Em Tezave o relato das roupas luxuosas dos sacerdotes faz pensar que nossos corpos sem brilho tornam-se artificialmente luminosos através do ouro e pedrarias imitando uma luz que não possuímos. Ocultando sob um discurso de santidade a falta de intenção de separar o bem do mal, homens “iluminados” se mantêm no poder iludindo os seus seguidores através da fala astuta da cobra.
Exemplo gritante desta conversa astuta em nome da Torah são os partidos religiosos Shas e Agudat Israel que apóiam sucessivos governos em troca de favores materiais. Ambos traem o sionismo que buscava a afirmação nacional do povo judeu sem distinguir entre laicos e religiosos. Em confronto com a saída dos guetos europeus que motivou o renascimento sionista, estes partidos buscam a construção de um novo gueto nacional-ortodoxo em oposição à cultura democrática que construiu o estado de Israel. Ambos transformam a religião num grande negócio. Em troca do apoio que dão às forças políticas do governo eles recebem financiamentos que lhes permite usufruir da riqueza produzida sem participarem dos esforços de segurança e criando enormes contingentes que vivem à custa do estado. Seus votos garantem as tentativas atuais de sufocar grupos que lutam pelos direitos civis ou são considerados de esquerda. Esforço de instituir um autoritarismo cuja noticia mal chega aos ouvidos dos judeus fora de Israel.

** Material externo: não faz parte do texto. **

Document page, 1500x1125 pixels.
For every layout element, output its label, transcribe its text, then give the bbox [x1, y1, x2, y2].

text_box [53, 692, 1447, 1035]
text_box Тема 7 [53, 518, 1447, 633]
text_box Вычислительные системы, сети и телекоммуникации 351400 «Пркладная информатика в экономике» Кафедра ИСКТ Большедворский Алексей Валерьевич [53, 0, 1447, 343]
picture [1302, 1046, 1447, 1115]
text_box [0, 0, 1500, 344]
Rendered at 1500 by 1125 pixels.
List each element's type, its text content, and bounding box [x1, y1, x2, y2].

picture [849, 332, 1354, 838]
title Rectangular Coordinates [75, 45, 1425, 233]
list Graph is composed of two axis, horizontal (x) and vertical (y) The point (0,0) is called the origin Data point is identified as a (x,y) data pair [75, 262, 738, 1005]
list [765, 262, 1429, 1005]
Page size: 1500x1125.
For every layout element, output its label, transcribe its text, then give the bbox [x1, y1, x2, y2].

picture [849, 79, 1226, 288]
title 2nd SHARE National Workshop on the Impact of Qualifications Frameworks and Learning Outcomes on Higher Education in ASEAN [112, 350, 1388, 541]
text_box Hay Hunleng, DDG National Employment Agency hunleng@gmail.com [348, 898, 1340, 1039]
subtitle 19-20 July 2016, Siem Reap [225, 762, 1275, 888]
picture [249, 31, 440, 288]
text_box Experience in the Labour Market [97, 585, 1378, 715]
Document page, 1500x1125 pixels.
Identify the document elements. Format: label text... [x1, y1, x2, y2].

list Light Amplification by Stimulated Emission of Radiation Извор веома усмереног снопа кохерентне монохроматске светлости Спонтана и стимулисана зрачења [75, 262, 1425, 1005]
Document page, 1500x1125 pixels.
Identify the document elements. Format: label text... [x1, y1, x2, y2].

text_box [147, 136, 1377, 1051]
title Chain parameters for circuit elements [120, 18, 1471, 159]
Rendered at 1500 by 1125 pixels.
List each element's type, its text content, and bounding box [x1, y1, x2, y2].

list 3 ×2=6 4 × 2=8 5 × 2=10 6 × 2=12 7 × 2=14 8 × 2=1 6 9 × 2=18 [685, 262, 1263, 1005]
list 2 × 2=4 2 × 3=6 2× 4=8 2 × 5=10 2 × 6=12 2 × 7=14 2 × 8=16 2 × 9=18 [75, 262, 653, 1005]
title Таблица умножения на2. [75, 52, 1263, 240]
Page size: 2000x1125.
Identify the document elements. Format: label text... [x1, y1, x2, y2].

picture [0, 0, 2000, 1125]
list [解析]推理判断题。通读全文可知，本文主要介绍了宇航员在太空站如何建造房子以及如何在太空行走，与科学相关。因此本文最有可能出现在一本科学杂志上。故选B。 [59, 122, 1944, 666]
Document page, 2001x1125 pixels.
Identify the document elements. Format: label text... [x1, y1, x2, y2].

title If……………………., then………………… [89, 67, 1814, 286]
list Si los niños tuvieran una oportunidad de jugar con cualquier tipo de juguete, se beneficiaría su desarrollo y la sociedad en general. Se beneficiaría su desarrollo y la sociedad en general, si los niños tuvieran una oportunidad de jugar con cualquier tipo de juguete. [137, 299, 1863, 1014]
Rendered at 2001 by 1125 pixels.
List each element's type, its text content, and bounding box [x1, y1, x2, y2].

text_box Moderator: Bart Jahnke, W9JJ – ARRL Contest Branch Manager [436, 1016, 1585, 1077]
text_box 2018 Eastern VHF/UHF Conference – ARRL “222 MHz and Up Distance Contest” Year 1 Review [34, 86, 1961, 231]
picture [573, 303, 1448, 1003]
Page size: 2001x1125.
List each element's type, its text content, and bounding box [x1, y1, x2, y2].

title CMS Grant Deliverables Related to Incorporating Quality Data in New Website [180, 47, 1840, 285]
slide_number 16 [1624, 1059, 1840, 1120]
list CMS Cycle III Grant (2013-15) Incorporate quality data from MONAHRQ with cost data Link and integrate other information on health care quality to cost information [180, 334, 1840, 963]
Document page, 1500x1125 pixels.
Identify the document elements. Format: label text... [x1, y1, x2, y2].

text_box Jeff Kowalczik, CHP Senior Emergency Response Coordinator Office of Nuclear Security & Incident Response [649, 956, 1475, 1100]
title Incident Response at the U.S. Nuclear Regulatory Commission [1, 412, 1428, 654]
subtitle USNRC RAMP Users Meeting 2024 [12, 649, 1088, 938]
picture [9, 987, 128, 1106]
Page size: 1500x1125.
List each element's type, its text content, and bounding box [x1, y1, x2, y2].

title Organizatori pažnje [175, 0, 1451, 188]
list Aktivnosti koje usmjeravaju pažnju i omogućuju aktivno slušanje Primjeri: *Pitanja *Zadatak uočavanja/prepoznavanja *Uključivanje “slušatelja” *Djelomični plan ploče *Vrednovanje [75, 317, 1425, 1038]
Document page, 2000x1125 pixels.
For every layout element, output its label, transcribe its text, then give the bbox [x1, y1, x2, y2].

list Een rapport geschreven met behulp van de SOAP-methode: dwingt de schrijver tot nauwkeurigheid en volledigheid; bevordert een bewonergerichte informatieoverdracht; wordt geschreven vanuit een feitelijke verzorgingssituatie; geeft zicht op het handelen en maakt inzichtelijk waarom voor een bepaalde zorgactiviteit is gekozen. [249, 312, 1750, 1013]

Falta saber quando o povo de Israel acordará do fascínio produzido pela fala astuta, desnudando os sacerdotes de suas roupas sedutoras e restituindo a clareza que se perdeu entre as inúmeras falcatruas e mentiras do poder. Resta aos judeus que amam Israel voltar a pensar como podemos ajudar a salvar o projeto original de um estado democrático e multicultural.
Shavua Tov, uma boa semana para todos.